First Person is a daily personal piece submitted by readers. Have a story to tell? See our guidelines at tgam.ca/essayguide.
It is a damp, grey day early in November. I am feeling rushed with a big to-do list and not enough time. The kids are coming back from their week at their dad’s after school today, and soon I will be on solo parenting duty. Homework. Soccer. Trumpet practice. Lunches. Laundry. Cooking. Piano lessons. Play dates. Ballet lessons. Recital practice. It is a blur of hugs and sibling rivalry, laughter and dog fur. I adore every second.
But, I don’t get as much of my work done when they are with me.
The kids came by with their dad before school to pick up clothes my daughter Elvie needs. Standing by the front door, minutes away from the first school bell, both kids ask, “Are you coming today?”
“Coming? Coming to what?”
“The assembly.”
“What assembly?” This is the first I have heard of it.
“The Remembrance Day ceremony, we’ve been working hard on it,” my son Cosmo says, his voice serious, hopeful and tinged with a tiny, vulnerable shyness.
Then Elvie, “Me too! Please come!”
There goes my work day.
I spend 20 minutes churning through her bedroom; Elvie’s third-grade class is closing the ceremony, and her teacher gave her instructions to wear black pants and red and white tops, for impact. Spoiler alert: it wasn’t the clothes that created the impact.
I arrived at the school and found a seat in the first row earmarked for parents. There was hardly anyone else there. I wondered if my kids had made a mistake. Was I crashing this ceremony?
Students eventually began to file in, a little quieter than usual; that muted giddiness that they do when they don’t quite know how to comport themselves. Then a steady stream of parents filled the chairs around me.
The gymnasium was packed. Three hundred kids, 25 teachers and aides and about 80 parents, wet raincoats and squeaky shoes. We all looked at the tiny stage with its rickety stairs on wheels. The droopy heavy black curtains. The wooden church pew style benches that line the back. The yellowish fluorescent lights. How many thousands of kids have trooped through here over the years?
A teacher somewhere said “shush.” We were about to begin.
The new music teacher I had been hearing all about wore a uniform from the Band of the 15th Field Regiment army reserve and stamped her shiny black boots loudly on the floor.
The room hushed even more. The school choir opens the ceremony with a song.
Next the Grade 6 class awkwardly walks to the stage and nervously passes the microphone to each other as they recite In Flanders Fields.

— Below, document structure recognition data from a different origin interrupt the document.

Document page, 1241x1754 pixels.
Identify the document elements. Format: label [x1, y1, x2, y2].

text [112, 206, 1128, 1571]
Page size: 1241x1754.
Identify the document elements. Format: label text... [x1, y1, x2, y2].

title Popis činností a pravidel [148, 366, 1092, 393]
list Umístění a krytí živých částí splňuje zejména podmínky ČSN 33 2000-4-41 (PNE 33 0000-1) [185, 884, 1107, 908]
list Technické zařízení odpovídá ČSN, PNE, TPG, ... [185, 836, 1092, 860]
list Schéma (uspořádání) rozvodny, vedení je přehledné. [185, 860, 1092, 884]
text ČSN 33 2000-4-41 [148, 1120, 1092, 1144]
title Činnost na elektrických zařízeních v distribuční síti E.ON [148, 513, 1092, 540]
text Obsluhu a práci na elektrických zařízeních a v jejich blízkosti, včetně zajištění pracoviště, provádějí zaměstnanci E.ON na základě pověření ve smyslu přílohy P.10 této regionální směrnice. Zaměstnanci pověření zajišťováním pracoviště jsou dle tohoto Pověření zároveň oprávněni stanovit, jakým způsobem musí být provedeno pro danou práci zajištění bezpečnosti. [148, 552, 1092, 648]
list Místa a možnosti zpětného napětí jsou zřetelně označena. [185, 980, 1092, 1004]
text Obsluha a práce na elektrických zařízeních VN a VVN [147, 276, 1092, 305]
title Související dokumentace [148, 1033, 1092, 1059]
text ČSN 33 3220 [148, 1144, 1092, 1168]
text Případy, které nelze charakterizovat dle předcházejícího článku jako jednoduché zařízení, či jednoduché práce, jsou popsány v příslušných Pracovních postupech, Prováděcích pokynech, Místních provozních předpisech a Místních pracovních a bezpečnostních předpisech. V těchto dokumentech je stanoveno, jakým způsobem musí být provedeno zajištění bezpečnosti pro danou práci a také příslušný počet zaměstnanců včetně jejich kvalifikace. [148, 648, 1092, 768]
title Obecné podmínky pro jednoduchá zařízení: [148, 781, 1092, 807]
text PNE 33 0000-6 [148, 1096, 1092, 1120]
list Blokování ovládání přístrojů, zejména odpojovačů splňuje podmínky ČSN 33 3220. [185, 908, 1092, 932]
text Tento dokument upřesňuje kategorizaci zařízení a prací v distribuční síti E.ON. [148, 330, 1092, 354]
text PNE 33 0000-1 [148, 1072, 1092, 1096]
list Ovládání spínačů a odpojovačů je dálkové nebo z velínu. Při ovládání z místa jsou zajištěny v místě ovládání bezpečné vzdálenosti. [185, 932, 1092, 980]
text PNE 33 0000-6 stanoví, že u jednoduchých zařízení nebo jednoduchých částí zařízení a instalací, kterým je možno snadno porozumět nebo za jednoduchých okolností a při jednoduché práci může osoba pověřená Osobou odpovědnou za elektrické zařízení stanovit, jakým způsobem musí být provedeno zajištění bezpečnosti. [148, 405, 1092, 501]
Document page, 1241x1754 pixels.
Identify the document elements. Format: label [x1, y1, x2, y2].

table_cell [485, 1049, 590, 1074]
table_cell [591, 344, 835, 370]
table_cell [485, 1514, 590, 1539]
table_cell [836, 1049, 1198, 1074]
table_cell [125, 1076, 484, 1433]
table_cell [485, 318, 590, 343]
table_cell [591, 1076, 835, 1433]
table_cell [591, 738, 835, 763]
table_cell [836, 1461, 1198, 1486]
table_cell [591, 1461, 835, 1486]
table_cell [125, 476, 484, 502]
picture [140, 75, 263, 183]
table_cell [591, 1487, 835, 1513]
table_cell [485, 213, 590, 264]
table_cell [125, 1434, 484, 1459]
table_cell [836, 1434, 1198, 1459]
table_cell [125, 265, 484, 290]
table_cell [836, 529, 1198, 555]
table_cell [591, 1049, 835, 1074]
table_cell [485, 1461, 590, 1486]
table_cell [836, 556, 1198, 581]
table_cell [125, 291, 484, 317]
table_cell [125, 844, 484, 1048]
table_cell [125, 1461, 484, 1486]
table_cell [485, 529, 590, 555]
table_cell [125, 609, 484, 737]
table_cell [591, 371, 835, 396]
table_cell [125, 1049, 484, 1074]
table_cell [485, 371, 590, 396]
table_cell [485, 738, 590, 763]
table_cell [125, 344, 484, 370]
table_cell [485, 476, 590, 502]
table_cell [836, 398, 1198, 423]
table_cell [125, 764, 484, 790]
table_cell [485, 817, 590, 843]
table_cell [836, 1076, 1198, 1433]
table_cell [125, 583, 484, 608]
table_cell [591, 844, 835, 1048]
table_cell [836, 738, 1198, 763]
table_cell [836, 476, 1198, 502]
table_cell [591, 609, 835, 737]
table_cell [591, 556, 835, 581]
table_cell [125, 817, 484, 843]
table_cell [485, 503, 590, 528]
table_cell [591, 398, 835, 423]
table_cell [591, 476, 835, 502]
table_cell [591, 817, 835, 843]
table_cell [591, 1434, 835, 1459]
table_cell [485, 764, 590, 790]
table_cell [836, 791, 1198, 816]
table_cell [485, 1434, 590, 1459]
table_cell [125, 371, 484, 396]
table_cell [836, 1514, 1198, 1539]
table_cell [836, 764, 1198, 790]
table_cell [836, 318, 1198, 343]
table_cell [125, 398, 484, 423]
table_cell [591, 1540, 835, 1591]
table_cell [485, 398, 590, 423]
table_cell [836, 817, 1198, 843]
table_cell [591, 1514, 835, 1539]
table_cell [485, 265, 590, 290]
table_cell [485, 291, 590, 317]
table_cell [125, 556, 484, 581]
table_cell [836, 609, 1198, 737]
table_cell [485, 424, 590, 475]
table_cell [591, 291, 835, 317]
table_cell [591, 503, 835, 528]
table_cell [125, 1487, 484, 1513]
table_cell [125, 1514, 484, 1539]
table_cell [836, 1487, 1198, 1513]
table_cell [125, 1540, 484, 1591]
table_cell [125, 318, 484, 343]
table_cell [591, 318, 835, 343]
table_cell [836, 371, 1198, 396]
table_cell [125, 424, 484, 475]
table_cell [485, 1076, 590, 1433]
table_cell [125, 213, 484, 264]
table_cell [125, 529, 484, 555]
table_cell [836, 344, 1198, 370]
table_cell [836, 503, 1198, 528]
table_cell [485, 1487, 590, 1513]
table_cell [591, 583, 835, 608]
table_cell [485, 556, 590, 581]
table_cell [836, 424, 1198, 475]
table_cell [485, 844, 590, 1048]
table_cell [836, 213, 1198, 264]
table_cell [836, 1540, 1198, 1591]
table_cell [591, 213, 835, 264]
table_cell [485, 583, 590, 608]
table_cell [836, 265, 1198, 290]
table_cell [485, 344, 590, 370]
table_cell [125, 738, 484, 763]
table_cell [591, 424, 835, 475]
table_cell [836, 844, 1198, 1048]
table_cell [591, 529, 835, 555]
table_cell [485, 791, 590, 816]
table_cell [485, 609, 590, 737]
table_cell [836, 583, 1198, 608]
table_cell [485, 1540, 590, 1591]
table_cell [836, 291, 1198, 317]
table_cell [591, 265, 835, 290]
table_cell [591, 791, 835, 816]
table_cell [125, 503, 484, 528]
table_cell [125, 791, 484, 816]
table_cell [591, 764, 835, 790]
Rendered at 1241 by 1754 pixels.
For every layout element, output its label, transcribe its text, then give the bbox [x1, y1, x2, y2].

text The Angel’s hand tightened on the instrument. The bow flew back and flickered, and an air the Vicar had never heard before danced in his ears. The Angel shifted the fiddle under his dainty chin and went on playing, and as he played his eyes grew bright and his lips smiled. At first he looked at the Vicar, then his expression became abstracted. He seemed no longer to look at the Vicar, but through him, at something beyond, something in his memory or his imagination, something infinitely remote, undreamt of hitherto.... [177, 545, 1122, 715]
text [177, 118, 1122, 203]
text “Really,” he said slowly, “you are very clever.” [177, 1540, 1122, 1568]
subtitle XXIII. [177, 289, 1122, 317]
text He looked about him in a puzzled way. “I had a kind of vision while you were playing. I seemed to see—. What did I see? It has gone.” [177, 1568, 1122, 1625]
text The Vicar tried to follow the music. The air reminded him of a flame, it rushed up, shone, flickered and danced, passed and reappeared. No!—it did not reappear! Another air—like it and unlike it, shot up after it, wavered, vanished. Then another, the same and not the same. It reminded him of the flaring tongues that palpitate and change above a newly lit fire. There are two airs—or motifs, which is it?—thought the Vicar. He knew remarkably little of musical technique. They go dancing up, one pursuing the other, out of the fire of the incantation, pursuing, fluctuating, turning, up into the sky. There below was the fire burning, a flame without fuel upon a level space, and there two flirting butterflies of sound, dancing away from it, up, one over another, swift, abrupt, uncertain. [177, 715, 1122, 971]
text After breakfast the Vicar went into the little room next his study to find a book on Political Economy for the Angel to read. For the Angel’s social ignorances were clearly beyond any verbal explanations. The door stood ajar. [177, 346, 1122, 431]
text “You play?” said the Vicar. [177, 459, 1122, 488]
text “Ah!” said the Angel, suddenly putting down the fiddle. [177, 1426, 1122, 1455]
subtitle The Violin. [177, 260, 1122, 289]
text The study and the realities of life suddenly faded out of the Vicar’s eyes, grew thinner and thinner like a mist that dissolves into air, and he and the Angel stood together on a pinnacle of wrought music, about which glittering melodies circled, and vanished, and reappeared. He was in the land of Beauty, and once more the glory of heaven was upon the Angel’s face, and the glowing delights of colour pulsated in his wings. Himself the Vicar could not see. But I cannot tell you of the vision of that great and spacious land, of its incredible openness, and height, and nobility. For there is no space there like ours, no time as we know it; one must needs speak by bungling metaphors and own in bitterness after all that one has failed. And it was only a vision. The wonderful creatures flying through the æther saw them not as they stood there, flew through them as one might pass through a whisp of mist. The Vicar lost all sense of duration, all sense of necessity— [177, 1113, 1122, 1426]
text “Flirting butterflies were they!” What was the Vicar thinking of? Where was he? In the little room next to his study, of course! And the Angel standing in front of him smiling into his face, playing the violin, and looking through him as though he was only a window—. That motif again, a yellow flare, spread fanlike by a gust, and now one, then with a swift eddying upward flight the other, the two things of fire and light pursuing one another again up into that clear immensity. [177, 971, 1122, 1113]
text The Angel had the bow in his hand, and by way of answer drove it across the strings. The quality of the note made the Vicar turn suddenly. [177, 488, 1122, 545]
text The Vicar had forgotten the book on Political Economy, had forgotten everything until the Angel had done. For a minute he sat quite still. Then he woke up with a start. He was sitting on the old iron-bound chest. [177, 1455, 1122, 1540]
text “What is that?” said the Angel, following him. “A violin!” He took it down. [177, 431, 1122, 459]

Another song and then, projected up on one of those ancient pull down projector screens – the kind that always has a dirty string dangling from the metal handle – a video called Highway of Heroes: Footage of fallen soldiers in coffins gently placed in hearses for their final journey along Ontario’s 401 between Trenton and Toronto.
This is when my tears start. Maybe this is the universal mother in me who feels pain with the mothers of these fallen soldiers. Maybe it is the selfish part that cannot imagine what I would do if one of my children felt the call to service, or was forced to fight in a war. My face is wet. My eyes are burning. I feel the uneasy side eye of the dad sitting beside me who hasn’t stopped checking his phone since we got here. I breathe into my feelings, relieved that I have not gone numb to it all. I compose myself. The video ends.
The shadow play begins (my son is in this one). There is a sweet rustling of kids taking their places. A snare drum bangs again and again, while students in silhouette salute before dramatically dropping to the floor. There is something comical about how these 11-year-olds fling themselves to the ground. A tittering of laughter flutters around the room. The Grade 2 teacher reaches over to “Shhhhh!” the loudest. There is a palpable softening in the room. Laughter. Inappropriate. Necessary.
Now we watch the dark outlines of students carrying caskets constructed using cardboard boxes that just last week delivered the neighbourhood’s Amazon orders. It was haunting. I wanted to clap. I wanted to weep. I was crying again. We were asked to hold our applause.
My daughter’s class was last. They arranged themselves carefully on the stage, joining the choir. The room quieted and they sang Nothing More, written by the Alternate Routes.
We are love, we are one
We are how we treat each other when the day is done
We are peace, we are war
We are how we treat each other and nothing more …
And tell me what it is that you see
A world that’s full of endless possibilities
And heroes don’t look like they used to
They look like you do
I am now full on sobbing. The guy beside me is still on his phone.
I lock eyes with my daughter, reading her soft face. Confusion. Concern. Sadness. Understanding. Love. Compassion. Or maybe I am projecting. I know full well she doesn’t yet know just how much we are getting wrong in this world.
Walking home I am lost in thought and emotion.
Heroes don’t look like they used to.
They look like you do.
Kate Shepherd lives in North Vancouver.